After reporting that, the Sunday Age reported something else even more interesting. It reported Labor's pledge to cut tax and to spend. This apparently was a speech given to the Fabian Society by none other than the member for Fraser. I have heard of Labor's plans to spend more, because Labor claims more should be spent on Medicare, Labor claims more should be spent on health care agreements, Labor claims more should be spent on pharmaceutical benefits and Labor claims more should be spent in relation to higher education. Labor claims more should be spent in relation to practically every area of government activity. What I did not understand was that Labor plans to increase spending in all of those areas by cutting taxes. I thought to myself, `Why haven't we thought of that before? All you have to do to spend more is to cut taxes.'

So I read very carefully as to how this was all going to be done down at the Fabian Society from the member for Fraser—his first big economic outing on how he is going to spend more by cutting taxes. I thought I would get some idea of the taxes he was going to cut, because we all know he thought the tax cuts in the budget Tuesday a fortnight ago were not large enough. Alas, there was no idea at all about how to cut taxes. There was just a grab bag of promises which are unfunded to spend more and cut less. And, of course, we should not leave the third leg of the trifecta out—the promise we had from the member for Hotham. Remember that, BS? BS: bigger surplus Crean. We tax less, spend more and have bigger surpluses—Labor's plan for the economy.

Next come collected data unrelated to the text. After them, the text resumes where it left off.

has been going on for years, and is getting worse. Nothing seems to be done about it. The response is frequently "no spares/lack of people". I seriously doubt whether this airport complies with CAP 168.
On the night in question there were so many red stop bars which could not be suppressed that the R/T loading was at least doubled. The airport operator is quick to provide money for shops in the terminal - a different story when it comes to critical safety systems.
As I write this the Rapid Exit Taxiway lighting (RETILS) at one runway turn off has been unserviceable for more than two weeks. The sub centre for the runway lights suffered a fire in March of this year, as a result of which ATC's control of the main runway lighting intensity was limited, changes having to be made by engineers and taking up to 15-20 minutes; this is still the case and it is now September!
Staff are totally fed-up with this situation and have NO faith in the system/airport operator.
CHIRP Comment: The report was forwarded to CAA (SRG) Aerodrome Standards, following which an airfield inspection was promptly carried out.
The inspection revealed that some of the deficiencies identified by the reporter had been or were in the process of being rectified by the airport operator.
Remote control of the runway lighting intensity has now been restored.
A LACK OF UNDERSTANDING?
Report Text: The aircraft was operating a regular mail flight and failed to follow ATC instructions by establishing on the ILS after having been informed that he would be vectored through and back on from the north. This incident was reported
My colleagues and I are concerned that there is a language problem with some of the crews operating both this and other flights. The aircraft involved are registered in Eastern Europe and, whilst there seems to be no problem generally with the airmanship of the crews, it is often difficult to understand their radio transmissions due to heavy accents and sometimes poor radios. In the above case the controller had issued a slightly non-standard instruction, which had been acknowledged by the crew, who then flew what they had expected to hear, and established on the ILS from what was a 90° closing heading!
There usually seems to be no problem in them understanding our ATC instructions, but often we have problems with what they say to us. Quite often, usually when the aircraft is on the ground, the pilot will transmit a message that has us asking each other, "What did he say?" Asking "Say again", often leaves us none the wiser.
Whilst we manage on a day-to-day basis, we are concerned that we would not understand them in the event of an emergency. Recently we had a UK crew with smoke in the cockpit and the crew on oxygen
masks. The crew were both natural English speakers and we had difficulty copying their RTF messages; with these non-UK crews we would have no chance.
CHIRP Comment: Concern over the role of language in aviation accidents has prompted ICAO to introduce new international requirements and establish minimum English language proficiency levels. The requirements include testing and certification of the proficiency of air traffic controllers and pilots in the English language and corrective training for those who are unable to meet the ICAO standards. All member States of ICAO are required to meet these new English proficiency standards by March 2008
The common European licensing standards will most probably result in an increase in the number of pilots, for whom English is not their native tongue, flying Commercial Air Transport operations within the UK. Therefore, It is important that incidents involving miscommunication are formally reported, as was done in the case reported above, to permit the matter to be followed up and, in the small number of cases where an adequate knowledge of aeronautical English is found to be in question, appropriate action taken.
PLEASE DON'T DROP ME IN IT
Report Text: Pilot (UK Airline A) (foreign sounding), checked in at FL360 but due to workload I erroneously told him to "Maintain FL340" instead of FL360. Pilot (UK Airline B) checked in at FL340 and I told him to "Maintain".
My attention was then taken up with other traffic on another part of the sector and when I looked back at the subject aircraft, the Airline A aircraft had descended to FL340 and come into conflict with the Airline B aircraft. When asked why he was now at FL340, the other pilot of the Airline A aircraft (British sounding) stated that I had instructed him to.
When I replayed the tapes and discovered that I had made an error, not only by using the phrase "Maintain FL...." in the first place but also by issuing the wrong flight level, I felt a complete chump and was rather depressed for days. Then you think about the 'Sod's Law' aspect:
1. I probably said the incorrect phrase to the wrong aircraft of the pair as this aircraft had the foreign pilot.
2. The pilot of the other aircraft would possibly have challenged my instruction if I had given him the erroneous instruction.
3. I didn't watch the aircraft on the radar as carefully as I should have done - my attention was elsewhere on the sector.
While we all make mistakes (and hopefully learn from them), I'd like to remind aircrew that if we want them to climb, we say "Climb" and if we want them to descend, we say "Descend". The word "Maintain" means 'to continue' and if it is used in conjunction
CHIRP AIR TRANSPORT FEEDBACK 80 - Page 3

I do want to say in defence of the Fabian Society that they did have one person down there who decided that it was time to call Labor's policy for what it was. Dr Keating—not the Keating who was a onetime Treasurer but Dr Michael Keating, former head of the finance department as well as of the Prime Minister's department—slated Labor for criticising Treasurer Peter Costello on the grounds of tax. He said that Labor should instead be considering increasing taxation. He said:

Taxation can't be divorced from expenditure needs, and expenditure needs are likely to rise in future ...

Dr Michael Keating knows what everybody in Australia knows—that every time the Labor Party promise to spend more, behind it is a promise of increased taxation. They have not changed their spots. They are high tax, high spend, high budget deficit and high interest rates. When it all comes back down at the Fabian Society they stand absolutely exposed on that front.